There was much debate at Monday night’s City Council meeting, July 10, about the introduction of an ordinance to raise the water and sewer rates (SEE Rate Increase Chart BELOW).
Some were for the increases and some were against, but the bottom line seemed to be that without the rate increase to fund water and sewer improvements, the City’s infrastructure will only continue to deteriorate, as will the chances of bringing any further industry to the area.
Shuler Consulting Company revised the existing rate structure to allow the water and sewer departments to become more financially independent with regard to securing revenue for operating, maintenance and capital expenditures. Currently the water department is facing an approximate $300,000 deficit and the sewer department is facing an approximate $700,000 deficit. A big portion of the rate increase ($2 million annually) will be put toward capital improvements. There will also be a $1 million annual transfer from the sales tax reeducation to supplement this set of rates.
There is a 5-year list of projects that vary in severity and cost. Among these, it’s estimated $1 million annually will need to go toward replacing pipe lines to begin to make a difference in the City’s infrastructure. The increased rates won’t even balance the finances in the sewer department because the City didn’t want to go up as high on the rates as they would have needed to.
“We just have to stop the bleeding,” said Mayor Lee Posey.
The representative from Shuler Consulting referenced a recent pipe that cracked and leaked sewage into Cane River. He said that unless the City starts to tackle some of these projects, it will continue to see similar issues arise.
“Through this process we’ve discovered we’re more behind on water and sewer than we thought,” said Posey. “We cannot stay status quo or this town will die.”
The City is very old and some of the cast iron sewer mains are originals from the 50s and 60s. A lot of the City’s distribution issues can be attributed to the old age of the infrastructure.

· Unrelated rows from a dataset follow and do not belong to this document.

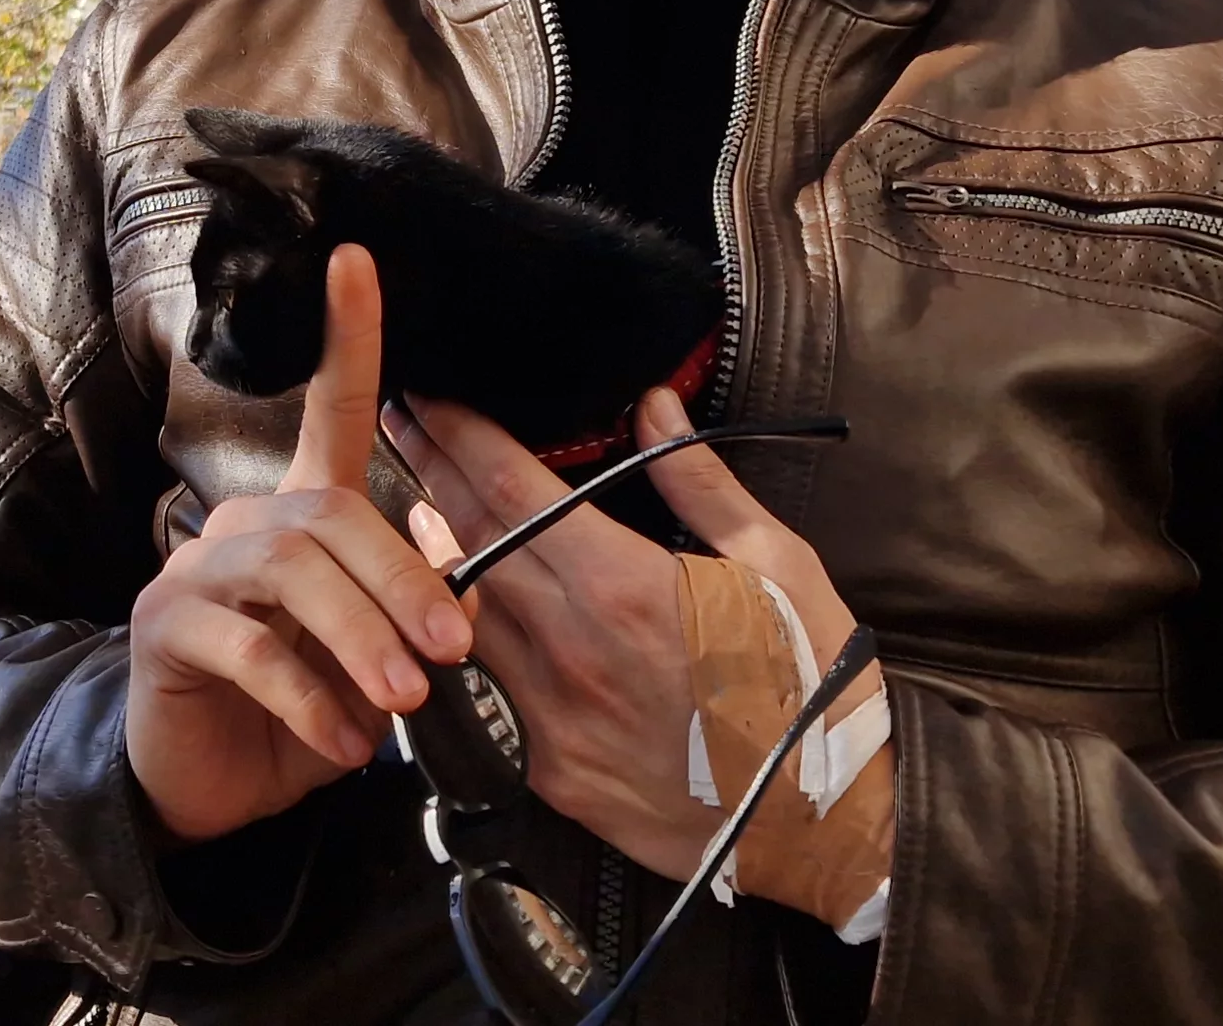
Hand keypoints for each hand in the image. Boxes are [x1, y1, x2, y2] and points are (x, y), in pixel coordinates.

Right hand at [126, 246, 471, 843]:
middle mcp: (246, 526)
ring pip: (292, 570)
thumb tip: (460, 605)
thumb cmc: (301, 715)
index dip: (344, 335)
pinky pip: (248, 646)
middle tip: (451, 653)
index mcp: (303, 516)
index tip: (355, 257)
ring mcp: (197, 571)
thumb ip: (409, 622)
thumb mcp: (373, 666)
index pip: (327, 408)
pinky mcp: (165, 629)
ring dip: (360, 636)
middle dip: (401, 580)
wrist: (211, 789)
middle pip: (332, 512)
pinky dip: (309, 697)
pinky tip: (344, 743)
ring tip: (403, 704)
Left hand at [387, 387, 870, 884]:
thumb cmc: (812, 685)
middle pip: (470, 541)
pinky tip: (450, 615)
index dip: (460, 436)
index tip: (430, 398)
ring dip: (431, 556)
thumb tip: (653, 407)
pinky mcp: (547, 770)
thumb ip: (701, 483)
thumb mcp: (777, 565)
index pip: (512, 489)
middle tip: (401, 430)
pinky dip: (462, 642)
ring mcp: (549, 715)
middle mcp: (569, 647)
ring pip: (460, 617)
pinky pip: (487, 690)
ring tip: (411, 509)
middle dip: (429, 474)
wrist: (820, 825)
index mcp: (623, 586)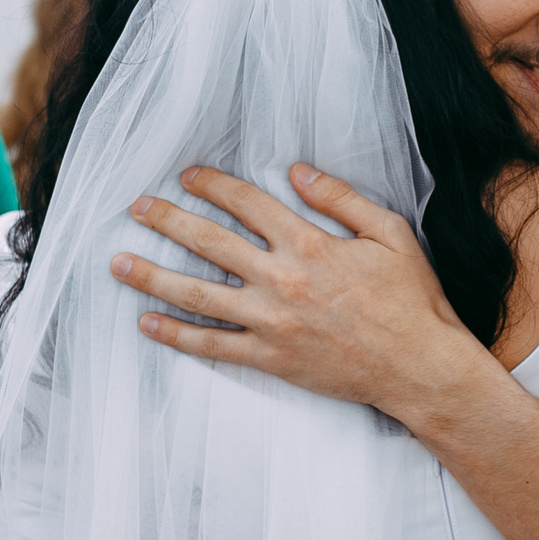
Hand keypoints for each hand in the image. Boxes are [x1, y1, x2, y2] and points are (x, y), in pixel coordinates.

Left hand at [114, 165, 492, 422]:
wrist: (420, 367)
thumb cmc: (412, 300)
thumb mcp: (390, 234)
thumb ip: (341, 199)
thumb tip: (297, 172)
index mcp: (310, 245)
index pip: (248, 204)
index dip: (213, 185)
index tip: (186, 176)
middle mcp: (282, 280)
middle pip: (210, 242)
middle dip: (168, 221)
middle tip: (136, 208)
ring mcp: (272, 323)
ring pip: (199, 294)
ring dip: (153, 276)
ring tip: (118, 263)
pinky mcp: (271, 358)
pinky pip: (213, 346)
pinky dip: (177, 335)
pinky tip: (148, 323)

The good part about this increase, is that the City waited until they renegotiated a few contracts with Cleco. They wanted to wait to increase other rates until there was a significant decrease in the electrical rates. Director of Finance Pat Jones said the decrease in electrical and increase in water/sewer should balance each other out, or be a $5-10 increase at most.
Jones said the City has been doing the best it can to keep rates as low as they can, but there hasn’t been a sewer rate increase since 1990 and a water increase since 2011. Other fees haven’t been adjusted since 1982.

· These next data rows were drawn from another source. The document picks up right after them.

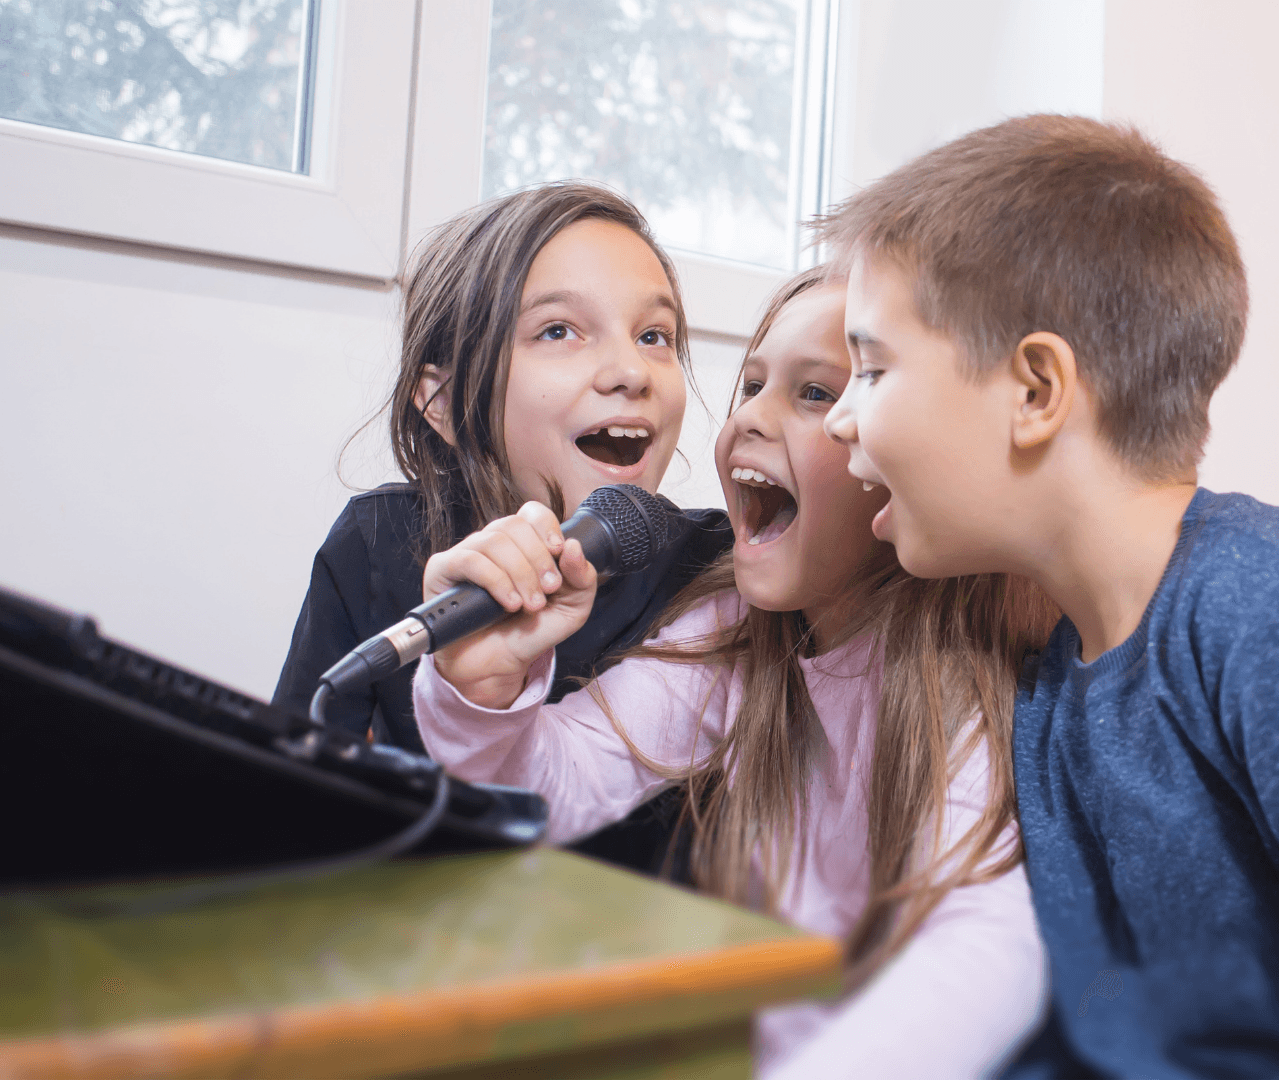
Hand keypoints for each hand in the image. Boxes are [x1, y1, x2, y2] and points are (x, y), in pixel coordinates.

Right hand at [421, 502, 597, 707]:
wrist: (498, 666)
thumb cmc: (530, 633)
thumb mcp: (571, 609)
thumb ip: (582, 579)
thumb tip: (573, 546)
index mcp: (522, 544)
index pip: (532, 513)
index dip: (546, 527)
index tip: (558, 553)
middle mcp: (493, 544)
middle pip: (514, 525)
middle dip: (537, 559)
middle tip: (547, 591)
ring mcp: (466, 554)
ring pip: (494, 541)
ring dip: (519, 574)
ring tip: (529, 605)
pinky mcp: (442, 570)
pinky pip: (468, 560)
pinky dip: (495, 580)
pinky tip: (508, 603)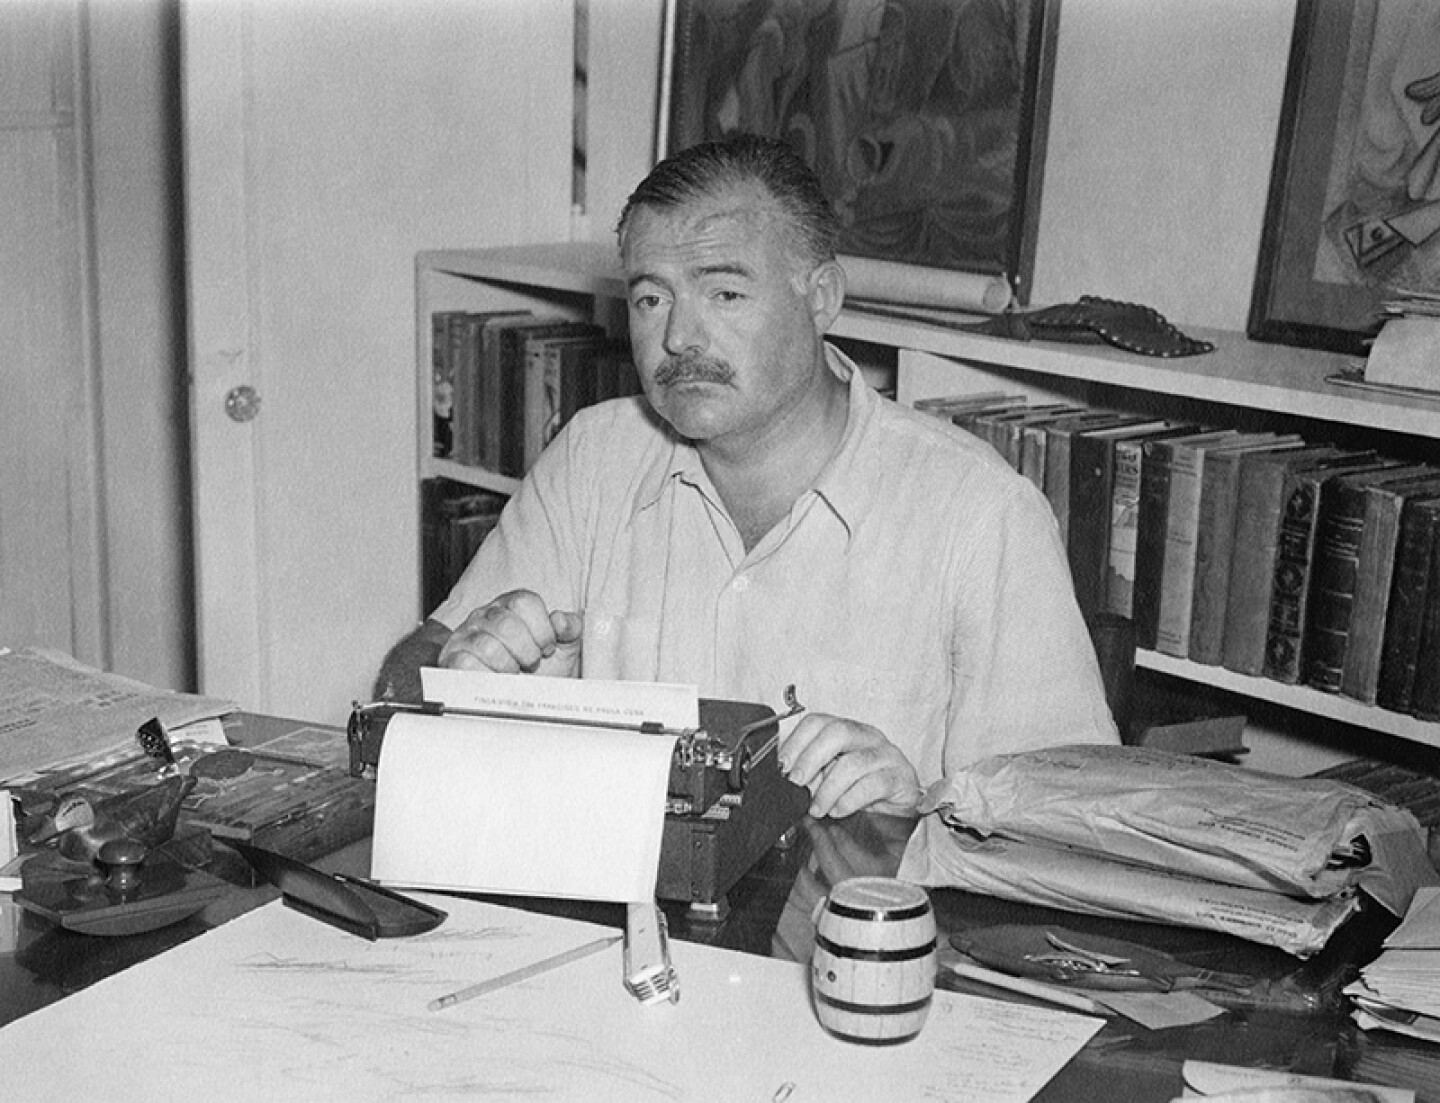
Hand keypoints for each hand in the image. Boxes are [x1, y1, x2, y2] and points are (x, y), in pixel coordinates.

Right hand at [438, 589, 582, 674]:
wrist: (519, 695)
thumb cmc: (538, 668)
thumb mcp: (563, 647)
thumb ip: (571, 628)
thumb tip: (562, 621)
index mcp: (512, 606)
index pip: (524, 602)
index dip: (542, 630)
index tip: (547, 647)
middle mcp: (487, 615)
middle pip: (506, 624)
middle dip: (527, 651)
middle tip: (532, 663)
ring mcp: (467, 635)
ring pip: (487, 646)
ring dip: (508, 666)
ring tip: (514, 672)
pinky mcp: (453, 658)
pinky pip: (465, 664)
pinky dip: (487, 675)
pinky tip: (496, 678)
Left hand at [778, 714, 922, 818]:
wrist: (900, 807)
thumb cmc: (862, 789)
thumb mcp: (831, 777)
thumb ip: (812, 774)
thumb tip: (787, 778)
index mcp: (847, 731)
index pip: (818, 722)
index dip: (796, 741)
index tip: (783, 765)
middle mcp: (867, 737)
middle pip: (837, 732)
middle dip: (811, 757)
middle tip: (797, 782)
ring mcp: (886, 755)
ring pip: (854, 763)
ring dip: (828, 788)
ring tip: (817, 808)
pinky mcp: (899, 778)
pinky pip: (873, 785)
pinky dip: (849, 800)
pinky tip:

While Posey said the new rates will fall in line with what other cities across the state are charging, Council member Dale Nielsen said he feels they’re being compassionate about the whole process.
However, Council member Lawrence Batiste said Natchitoches doesn’t have the income of other cities. Posey was quick to respond.

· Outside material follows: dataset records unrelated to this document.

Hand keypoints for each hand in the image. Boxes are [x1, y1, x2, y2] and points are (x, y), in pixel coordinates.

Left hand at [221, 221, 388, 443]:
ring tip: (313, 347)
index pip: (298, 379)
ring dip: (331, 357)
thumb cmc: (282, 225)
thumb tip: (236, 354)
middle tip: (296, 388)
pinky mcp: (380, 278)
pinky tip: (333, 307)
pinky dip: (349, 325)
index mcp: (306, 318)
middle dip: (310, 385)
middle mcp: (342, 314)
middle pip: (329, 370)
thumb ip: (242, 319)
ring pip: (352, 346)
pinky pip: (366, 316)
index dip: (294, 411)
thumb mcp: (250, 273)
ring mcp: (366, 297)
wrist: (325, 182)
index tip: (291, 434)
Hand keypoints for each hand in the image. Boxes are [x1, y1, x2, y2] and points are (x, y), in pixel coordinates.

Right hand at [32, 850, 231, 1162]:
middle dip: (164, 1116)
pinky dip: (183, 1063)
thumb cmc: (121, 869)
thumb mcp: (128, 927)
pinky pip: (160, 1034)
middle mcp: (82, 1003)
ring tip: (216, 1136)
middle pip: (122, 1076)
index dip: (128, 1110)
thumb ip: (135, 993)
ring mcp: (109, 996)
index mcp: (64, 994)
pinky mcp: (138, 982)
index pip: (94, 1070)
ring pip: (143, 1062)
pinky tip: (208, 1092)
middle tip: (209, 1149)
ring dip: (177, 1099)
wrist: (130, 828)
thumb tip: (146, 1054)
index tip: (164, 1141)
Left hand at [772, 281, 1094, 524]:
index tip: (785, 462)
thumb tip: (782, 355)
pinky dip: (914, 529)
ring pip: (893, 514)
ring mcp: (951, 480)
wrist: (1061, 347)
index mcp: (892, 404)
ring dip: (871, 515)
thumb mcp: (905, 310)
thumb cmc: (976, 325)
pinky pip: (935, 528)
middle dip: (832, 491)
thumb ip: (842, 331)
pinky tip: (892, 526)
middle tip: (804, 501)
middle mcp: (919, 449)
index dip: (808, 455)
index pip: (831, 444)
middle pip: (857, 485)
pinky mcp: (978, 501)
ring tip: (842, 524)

“That’s part of the problem,” he said. “Natchitoches hasn’t grown any over the past few years. We’ve got to be aggressive and invest in our infrastructure. I can’t help that some people can’t afford it but we’re trying to be fair.”
He went on to say that Natchitoches has a lot of great assets that the City has been living off of for a long time.
In terms of economic development, according to Council member Eddie Harrington, if the rates aren’t approved and the infrastructure is left as it is, why would any industry want to come to Natchitoches?
“This all leads to economic development,” said Posey. “Which leads to jobs, which leads to a better quality of life for all our residents.”
Harrington summed it up best when he posed the bottom line question: “Would you rather pay a few more dollars per month or have water you can’t drink or shower in?”